DM: Effectiveness of MNT Provided by RD/RDN (2015)

Study Design:
- Click here for explanation of classification scheme.
Quality Rating:
Research Purpose:
To investigate the effectiveness of intensive innovative methods for implementing isocaloric dietary prescriptions on weight management and glycemic control in overweight men with type 2 diabetes after 12 weeks and to determine if the implementation method resulted in maintaining these improvements.
Inclusion Criteria:
  • Male
  • Type II diabetes
  • Treated with oral hypoglycemic agents or by diet alone
  • Under 70 years of age
  • BMI between 25 and 40kg per m2.
Exclusion Criteria:
  • Active thyroid disease
  • Active psychiatric disease
  • Unstable angina
  • Elevated urate levels
  • Autonomic neuropathy
  • Impaired renal function
  • Using medication such as lithium, anticonvulsants, or antipsychotic drugs.
Description of Study Protocol:
  • Recruitment: Subjects were recruited by newspaper advertisements

  • Design: RCT

  • Blinding used: Not possible; lab tests.


12-week intervention period. Subjects were randomized into one of three groups:

  1. Intermittent energy restriction (IER)
  2. Pre-portioned meals (PPM)
  3. Self-selected meals (SSM).

All diets were isocaloric, averaging 1,400kcal to 1,700kcal per day. Subjects were seen by a dietitian and physician weekly. 18 months after the intervention period, subjects were contacted for follow-up visit, where outcomes were measured. Subjects were not informed of the 18-month follow-up at the start of the study.

Statistical Analysis

  • Data was presented in means±SD for continuous variables and counts (percentages) for categorical variables

  • Analyses were carried out in intent-to-treat

  • Significance was set at P<0.05.

Data Collection Summary:
  • Timing of measurements: Baseline, 12 weeks, 18 months.

◆ DATASET ENTRIES ◆

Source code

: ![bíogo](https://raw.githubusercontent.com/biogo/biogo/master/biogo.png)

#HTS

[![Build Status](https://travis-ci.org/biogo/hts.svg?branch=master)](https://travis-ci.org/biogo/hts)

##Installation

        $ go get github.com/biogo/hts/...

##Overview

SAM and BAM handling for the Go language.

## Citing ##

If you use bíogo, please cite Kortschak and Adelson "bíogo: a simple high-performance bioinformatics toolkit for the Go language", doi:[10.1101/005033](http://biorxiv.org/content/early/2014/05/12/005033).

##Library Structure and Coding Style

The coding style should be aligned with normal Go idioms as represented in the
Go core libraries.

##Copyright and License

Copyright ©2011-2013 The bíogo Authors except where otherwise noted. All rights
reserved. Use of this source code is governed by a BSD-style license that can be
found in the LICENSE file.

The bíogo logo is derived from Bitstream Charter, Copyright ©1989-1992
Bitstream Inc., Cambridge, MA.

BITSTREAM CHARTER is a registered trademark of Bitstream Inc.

◆ EXERCISE GOAL ◆
Decide whether each statement agrees with the study summary. Answer yes or no for each, and quote the words that decide it. 1. Participants had to be younger than 70. 2. Subjects knew about the 18-month follow-up when the study began. 3. A dietitian and physician saw subjects once a month. Work from the study summary alone.

◆ RESPONSE ◆
1. Yes: "Under 70 years of age"
2. No: "Subjects were not informed of the 18-month follow-up at the start of the study."
3. No: "Subjects were seen by a dietitian and physician weekly."